Es sind unruhige Zeiten. Die multiplen Krisen, die sich inzwischen auch ganz unmittelbar auswirken, setzen den Menschen unter Stress.
Dieser Stress führt zu einer erhöhten Anspannung was sich wiederum auf das gesellschaftliche Miteinander auswirkt. In dieser Situation werden Menschen anfälliger für Populismus, für Schuldzuweisungen und die Zustimmung zu autoritären Einstellungsmustern wächst.
Die Krisen sind aber nicht monokausal sondern miteinander verknüpft und daher nicht durch einfachste Antworten zu lösen. Dazu kommt das es Situationen gibt, die sich vielleicht sogar gänzlich einer Antwort oder Lösung entziehen und mit denen wir trotzdem auskommen müssen, was aber wiederum den Stress erhöht. Der Mensch kommt nicht gut mit Unsicherheit aus.
Diese Situation wird zunehmen, wenn sich zusätzlich zu den steigenden Preisen weitere Probleme einstellen, die sich unmittelbar für jeden Menschen auswirken.
Dies wiederum wird sich auf den Umgangston auswirken. Bereits jetzt ist feststellbar, dass Meinungen zunehmend in Absolutheit vorgetragen werden.
Meinungen und persönliche Wahrnehmungen werden zu feststehenden Tatsachen erhoben, was sich wiederum auf die Wahrnehmung einer Situation auswirkt und dazu führt, dass sich der eigenen Horizont verengen mag.
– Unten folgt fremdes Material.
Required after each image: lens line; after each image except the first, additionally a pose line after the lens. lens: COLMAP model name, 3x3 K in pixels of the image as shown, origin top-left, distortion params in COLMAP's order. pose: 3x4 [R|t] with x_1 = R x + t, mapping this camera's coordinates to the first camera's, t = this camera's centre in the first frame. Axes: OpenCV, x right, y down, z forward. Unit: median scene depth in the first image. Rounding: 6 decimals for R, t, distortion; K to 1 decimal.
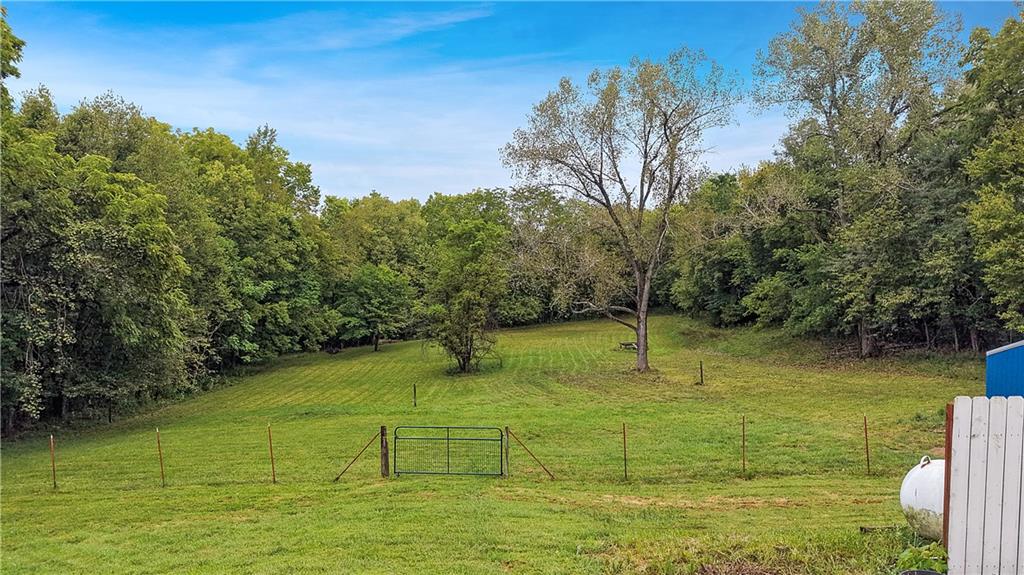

Geteilt wird, was als Zustimmung zur eigenen Position empfunden wird. Der gesellschaftlich notwendige Streit, im demokratischen Rahmen, verarmt- die Gesellschaft zerfällt zusehends in Gruppen.
Je nach dem wer etwas sagt und wie unsere Einstellung zur Person ist, werden wir auch das Gesagte unterschiedlich aufnehmen. Harte Kritik von einer Freund*in wird dennoch eher als konstruktiv verstanden, als die gleiche Kritik, die von einem Menschen kommt dem wir ablehnend gegenüberstehen.
Die Situation der zusätzlichen gesellschaftlichen Spannungen führt auch zu Emotionen – negativen Emotionen. Die Wut nimmt zu.
Es ist gänzlich leicht, wegen der ansteigenden Gaspreise, mit der die Bürger Energiekonzerne retten, wütend zu sein. Schuld ist dann die Bundesregierung und zwar die aktuelle, weil Zusammenhänge ausgeklammert werden, und die einfachste aller Lösungen wäre die Öffnung von Nordstream 2.
Komplexen Problem, einfache (Schein)-lösung, plus Schuldzuweisung und Wut macht Menschen für das agitieren von Gegnern der Demokratie, die auch eine Zumutung ist, empfänglich.
Der gesellschaftliche Streit, der Austausch über Lager hinweg ist aber in der Demokratie notwendig, zwingend. Dazu gehört auch die Bereitschaft auch die eigene Meinung in Frage zu stellen, zu reflektieren und Fehler einzugestehen. Das eingestehen von Fehlern ist dabei keine Schwäche sondern ein Zeichen von Größe. Nur der wahrhaft aufgeklärte Mensch, der eigenes Handeln reflektiert, wird in der Lage sein eigene Fehler öffentlich einzuräumen.
Umso wichtiger wird es daher, den eigenen negativen Emotionen zu widerstehen und sich schon gar nicht dem Hass hinzugeben. Ein Hass, der immer nur zerstören kann.
Ich mag mitunter provokant sein aber der Austausch ist mir wichtig weil ich immer wieder neu dazulernen kann und verstehen will. Fehler ärgern mich selbst am allermeisten und ich schätze auch die Hinweise, die ich in den sozialen Netzwerken erhalte.
Die Demokratie braucht das gemeinsame, wie das Trennende. Den Streit, wie das Verbindende. Lasst uns streiten, ohne persönlich zu werden, lasst uns gerade in Zeiten der Unruhe, immer auch das Verbindende und Gemeinsame im Auge behalten.
Wir entscheiden in welcher Gesellschaft wir leben wollen und zwar ganz praktisch auch mit unserem eigenen Handeln, Worten, Auftreten.
Mehr Miteinander und weniger Gegeneinander, gerade jetzt.